I enjoyed Nanette very much. It felt like some inside baseball connected on a very broad level, which is interesting. It's powerful, vulnerable, brilliantly composed, and funny.

It's a pleasure to watch people who didn't enjoy it melt down about it. It clearly gets under your skin, whether you thought you liked it or not. Gadsby's thoughts on self-deprecating humor are spot on, and her exploration of standup as a balance of tension and release were perfectly articulated. My own style and approach to comedy means I have some different theories. She distills "joke" down to its simplest definition: a question with a surprise answer. My distillation is a bit different. Insufferably, here it is: two contradictory ideas that both appear to be true. I'm splitting nerd hairs here. Basically it's just two ways of saying cognitive dissonance.

This is the kind of extra specific thought that popped up while I was watching. I didn't disagree with Gadsby, I thought about how my own thoughts or tricks are different. The special made me think a lot about how and why I do comedy. I do it with love because I love it. That can be vulnerable, but this is a great special to watch if you need a reminder on how powerful vulnerability can be.

I am thankful for any piece of work that is written for someone other than 18-49 year old dudes. I'm thankful for a woman's perspective not written by or "approved of" by dudes. As a comedy fan, I am much more likely to connect with someone like Gadsby than a long list of boring clones with bloated popularity, so I get a giggle watching people punch their keyboard about it.

Another thought: Since the Me Too movement has been moving through comedy, I have felt this pressure to “fix it” on stage for scared male peers. To write jokes that will make it all OK, or make them feel better, or to make the crowd feel better about it and it’s fucking exhausting. I didn’t realize how much I needed a long, strong, unapologetic set.

Danielle Radford

I am a storytelling comic. There is a long line of storytelling comics. I don’t understand why this special made folks suddenly cranky.

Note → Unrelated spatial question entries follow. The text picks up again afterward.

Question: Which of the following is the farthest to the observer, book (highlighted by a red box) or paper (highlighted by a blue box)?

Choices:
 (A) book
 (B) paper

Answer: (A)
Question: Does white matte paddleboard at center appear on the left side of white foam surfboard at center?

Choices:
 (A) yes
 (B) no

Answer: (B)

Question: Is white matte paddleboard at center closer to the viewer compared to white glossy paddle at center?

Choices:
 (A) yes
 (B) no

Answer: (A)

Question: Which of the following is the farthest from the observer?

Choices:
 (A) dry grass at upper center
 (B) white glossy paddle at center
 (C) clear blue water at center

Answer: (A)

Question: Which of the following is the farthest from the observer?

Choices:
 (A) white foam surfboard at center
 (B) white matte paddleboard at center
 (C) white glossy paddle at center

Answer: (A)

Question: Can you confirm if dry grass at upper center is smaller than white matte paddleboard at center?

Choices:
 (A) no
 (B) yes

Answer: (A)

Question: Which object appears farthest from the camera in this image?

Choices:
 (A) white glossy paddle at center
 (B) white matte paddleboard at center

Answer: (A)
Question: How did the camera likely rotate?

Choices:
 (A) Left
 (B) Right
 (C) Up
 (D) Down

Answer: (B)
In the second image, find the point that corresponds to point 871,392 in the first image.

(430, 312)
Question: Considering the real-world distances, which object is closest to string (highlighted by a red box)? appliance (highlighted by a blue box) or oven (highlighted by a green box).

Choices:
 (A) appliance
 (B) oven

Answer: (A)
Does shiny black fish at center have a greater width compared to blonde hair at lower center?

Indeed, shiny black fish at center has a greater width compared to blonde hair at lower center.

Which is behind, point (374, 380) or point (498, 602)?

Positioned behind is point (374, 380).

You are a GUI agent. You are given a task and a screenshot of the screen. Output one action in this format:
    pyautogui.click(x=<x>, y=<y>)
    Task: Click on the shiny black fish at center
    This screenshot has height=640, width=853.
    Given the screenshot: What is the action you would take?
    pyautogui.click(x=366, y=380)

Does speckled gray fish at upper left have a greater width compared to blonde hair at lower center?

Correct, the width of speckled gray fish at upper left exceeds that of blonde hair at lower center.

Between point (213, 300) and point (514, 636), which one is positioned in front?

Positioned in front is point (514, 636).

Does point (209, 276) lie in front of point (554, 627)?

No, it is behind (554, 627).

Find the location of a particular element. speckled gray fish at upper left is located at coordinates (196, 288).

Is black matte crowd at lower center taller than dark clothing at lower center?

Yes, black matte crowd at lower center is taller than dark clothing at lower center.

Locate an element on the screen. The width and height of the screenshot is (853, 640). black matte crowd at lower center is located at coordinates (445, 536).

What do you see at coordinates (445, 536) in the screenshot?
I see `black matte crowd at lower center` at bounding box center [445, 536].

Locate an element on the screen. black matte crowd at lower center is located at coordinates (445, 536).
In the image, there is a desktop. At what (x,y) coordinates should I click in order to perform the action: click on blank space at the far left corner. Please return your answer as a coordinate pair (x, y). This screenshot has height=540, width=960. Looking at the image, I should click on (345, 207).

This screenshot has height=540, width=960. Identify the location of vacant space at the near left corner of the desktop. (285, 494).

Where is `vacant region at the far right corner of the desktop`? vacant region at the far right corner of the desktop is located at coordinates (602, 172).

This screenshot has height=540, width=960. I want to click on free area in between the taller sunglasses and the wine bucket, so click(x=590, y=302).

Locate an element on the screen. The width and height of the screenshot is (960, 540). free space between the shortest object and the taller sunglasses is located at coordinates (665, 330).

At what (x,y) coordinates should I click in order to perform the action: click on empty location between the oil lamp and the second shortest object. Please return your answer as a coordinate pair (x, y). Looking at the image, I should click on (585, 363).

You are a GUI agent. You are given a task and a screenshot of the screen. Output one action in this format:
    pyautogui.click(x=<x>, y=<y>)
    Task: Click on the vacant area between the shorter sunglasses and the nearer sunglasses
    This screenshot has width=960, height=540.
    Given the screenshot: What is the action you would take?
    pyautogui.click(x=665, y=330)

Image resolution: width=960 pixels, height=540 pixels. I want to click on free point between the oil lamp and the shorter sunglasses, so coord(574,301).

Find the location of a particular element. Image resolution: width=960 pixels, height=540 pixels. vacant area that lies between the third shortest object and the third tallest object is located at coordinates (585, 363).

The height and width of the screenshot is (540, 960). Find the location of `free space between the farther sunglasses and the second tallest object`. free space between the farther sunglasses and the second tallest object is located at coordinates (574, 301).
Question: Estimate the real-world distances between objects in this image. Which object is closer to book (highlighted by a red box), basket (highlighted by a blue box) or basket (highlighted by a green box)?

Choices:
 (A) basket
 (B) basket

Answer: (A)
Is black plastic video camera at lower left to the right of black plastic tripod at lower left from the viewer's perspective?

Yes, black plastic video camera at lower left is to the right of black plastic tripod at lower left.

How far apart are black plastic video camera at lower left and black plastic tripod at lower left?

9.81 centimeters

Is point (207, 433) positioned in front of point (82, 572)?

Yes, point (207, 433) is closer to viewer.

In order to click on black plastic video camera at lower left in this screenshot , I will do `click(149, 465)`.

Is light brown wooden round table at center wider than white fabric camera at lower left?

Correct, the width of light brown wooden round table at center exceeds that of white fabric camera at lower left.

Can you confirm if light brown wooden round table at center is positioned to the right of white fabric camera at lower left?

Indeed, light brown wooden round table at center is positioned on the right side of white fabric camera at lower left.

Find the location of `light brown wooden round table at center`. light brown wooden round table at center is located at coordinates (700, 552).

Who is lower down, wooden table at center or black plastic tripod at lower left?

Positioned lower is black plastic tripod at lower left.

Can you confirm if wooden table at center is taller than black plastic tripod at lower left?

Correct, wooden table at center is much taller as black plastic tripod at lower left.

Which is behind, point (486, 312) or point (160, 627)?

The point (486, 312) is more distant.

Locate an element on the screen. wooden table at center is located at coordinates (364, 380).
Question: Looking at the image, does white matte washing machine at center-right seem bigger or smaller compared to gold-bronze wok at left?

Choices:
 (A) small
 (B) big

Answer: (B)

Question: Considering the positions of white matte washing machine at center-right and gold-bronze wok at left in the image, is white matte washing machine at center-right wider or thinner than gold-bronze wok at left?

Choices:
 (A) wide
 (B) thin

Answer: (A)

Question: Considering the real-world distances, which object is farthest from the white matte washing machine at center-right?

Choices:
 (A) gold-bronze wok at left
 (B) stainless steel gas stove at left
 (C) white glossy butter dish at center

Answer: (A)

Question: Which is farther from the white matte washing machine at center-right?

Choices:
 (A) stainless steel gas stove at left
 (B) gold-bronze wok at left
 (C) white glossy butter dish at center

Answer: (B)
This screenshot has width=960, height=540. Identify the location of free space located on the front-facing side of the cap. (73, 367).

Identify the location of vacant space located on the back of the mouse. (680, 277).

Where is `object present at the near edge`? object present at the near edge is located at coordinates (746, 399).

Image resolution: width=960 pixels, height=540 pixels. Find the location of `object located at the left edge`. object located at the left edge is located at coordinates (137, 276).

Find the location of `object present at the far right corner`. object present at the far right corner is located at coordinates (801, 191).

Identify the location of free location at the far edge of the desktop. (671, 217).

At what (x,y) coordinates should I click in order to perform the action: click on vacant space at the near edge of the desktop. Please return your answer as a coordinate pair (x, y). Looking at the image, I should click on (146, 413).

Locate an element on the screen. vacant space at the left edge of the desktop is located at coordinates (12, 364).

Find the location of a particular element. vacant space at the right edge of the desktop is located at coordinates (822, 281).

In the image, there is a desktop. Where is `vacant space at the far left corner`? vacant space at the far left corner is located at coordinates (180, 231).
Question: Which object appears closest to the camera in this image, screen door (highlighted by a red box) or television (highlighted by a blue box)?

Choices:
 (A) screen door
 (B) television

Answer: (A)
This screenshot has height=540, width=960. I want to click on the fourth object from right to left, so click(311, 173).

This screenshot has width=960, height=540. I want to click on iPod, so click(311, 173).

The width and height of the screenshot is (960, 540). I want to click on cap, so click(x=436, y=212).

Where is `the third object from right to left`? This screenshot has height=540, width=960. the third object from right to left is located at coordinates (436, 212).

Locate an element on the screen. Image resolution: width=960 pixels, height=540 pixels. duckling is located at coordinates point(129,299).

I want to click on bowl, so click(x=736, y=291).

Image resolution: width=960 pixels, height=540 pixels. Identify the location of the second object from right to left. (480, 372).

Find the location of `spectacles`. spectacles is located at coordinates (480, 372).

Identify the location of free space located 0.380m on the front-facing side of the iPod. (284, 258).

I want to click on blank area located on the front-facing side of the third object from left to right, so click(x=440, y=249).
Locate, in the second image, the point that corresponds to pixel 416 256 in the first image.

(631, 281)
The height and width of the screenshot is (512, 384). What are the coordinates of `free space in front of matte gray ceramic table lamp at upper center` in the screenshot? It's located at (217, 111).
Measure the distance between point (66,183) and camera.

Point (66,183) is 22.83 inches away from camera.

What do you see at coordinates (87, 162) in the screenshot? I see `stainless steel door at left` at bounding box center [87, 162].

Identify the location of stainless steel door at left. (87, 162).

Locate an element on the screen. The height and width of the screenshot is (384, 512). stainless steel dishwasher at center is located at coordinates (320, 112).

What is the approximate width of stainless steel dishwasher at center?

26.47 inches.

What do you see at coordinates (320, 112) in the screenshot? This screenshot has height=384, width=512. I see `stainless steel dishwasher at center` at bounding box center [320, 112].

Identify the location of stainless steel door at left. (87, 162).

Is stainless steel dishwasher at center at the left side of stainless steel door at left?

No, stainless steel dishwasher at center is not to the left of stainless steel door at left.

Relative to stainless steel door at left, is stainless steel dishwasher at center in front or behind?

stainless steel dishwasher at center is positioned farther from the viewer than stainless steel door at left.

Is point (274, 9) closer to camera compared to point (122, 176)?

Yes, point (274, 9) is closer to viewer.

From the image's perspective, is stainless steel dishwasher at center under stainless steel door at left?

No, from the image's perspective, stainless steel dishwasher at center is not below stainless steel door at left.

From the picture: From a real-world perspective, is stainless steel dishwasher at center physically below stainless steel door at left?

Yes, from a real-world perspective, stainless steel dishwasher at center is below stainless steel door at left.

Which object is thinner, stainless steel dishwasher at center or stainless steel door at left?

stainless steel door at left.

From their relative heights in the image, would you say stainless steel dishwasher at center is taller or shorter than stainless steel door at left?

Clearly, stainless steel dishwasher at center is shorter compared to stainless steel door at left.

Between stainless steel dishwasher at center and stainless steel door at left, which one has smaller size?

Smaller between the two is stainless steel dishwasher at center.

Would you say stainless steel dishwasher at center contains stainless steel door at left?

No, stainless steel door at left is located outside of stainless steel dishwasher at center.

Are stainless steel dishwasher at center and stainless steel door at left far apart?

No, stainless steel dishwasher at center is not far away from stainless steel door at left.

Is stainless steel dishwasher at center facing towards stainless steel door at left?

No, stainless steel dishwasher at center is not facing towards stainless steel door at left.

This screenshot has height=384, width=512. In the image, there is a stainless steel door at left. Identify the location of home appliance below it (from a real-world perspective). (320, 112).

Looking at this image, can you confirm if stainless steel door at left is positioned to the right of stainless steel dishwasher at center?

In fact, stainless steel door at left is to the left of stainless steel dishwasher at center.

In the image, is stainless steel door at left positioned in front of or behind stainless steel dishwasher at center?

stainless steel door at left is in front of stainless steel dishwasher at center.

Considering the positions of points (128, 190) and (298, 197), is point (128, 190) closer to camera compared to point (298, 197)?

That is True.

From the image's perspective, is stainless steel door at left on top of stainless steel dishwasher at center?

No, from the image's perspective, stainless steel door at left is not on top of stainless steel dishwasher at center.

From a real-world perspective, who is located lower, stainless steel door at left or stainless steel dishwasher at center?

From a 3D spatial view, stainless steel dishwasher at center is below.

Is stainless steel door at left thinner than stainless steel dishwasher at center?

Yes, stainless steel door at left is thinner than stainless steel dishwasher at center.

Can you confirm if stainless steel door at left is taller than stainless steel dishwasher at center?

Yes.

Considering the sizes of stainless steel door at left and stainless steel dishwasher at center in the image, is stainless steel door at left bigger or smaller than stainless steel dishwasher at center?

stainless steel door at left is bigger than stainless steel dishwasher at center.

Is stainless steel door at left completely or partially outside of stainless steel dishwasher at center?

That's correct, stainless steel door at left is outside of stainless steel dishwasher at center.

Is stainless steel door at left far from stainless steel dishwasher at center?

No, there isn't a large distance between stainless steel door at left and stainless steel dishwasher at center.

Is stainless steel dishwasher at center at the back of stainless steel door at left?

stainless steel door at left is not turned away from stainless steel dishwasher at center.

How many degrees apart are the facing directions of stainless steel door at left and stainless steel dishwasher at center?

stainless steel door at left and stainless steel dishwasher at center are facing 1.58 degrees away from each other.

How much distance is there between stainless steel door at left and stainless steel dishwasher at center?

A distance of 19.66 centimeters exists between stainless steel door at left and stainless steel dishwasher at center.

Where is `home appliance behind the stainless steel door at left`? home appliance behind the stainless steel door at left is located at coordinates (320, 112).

Nanette made me feel stuff. It’s OK if it didn’t make you feel stuff. Comedy is subjective. Some comics yell other comics’ innermost insecurities in front of large crowds for sport and then take them out to breakfast and that’s comedy. Some lay themselves bare in sets about their family life and failures in a set up/punch style and that’s comedy. Some folks show up to open mics buck ass naked because *Tim Allen noise* and that... happens. There’s room for ALL of it. Comedy is a large umbrella. Enjoy what speaks to you. Don’t stress about the rest because it doesn’t affect you, you weirdo.

Quotes lightly edited for length and clarity.